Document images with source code
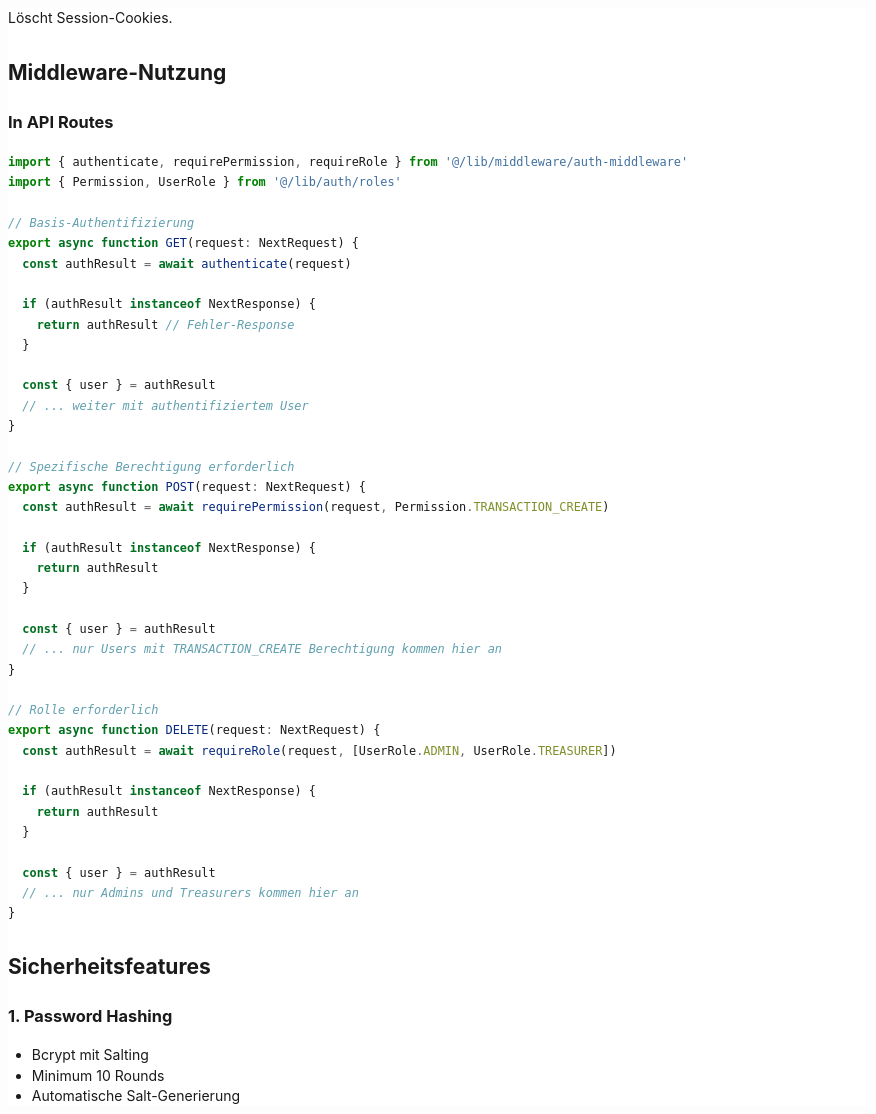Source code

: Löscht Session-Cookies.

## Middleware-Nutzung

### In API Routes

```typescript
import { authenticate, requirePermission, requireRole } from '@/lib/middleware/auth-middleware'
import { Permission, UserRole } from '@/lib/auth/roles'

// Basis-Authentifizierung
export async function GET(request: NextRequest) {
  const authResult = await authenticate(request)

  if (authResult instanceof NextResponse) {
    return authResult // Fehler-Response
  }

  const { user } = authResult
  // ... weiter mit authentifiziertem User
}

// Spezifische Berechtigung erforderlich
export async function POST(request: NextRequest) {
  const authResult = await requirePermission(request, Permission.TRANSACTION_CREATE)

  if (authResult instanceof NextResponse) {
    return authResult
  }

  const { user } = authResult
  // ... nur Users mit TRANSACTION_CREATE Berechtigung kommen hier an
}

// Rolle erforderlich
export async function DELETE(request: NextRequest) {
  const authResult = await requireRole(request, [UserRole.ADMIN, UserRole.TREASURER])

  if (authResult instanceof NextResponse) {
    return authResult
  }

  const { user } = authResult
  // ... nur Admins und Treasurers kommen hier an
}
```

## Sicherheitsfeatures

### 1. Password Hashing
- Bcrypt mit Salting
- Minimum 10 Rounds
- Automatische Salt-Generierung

● **What you are asked to do**: Restate exactly each line of the data from the one bearing "### In API Routes" to the end, and add nothing.

● **Result**:
### In API Routes

```typescript
import { authenticate, requirePermission, requireRole } from '@/lib/middleware/auth-middleware'
import { Permission, UserRole } from '@/lib/auth/roles'

// Basis-Authentifizierung
export async function GET(request: NextRequest) {
  const authResult = await authenticate(request)

  if (authResult instanceof NextResponse) {
    return authResult // Fehler-Response
  }

  const { user } = authResult
  // ... weiter mit authentifiziertem User
}

// Spezifische Berechtigung erforderlich
export async function POST(request: NextRequest) {
  const authResult = await requirePermission(request, Permission.TRANSACTION_CREATE)

  if (authResult instanceof NextResponse) {
    return authResult
  }

  const { user } = authResult
  // ... nur Users mit TRANSACTION_CREATE Berechtigung kommen hier an
}

// Rolle erforderlich
export async function DELETE(request: NextRequest) {
  const authResult = await requireRole(request, [UserRole.ADMIN, UserRole.TREASURER])

  if (authResult instanceof NextResponse) {
    return authResult
  }

  const { user } = authResult
  // ... nur Admins und Treasurers kommen hier an
}
```

## Sicherheitsfeatures

### 1. Password Hashing
- Bcrypt mit Salting
- Minimum 10 Rounds
- Automatische Salt-Generierung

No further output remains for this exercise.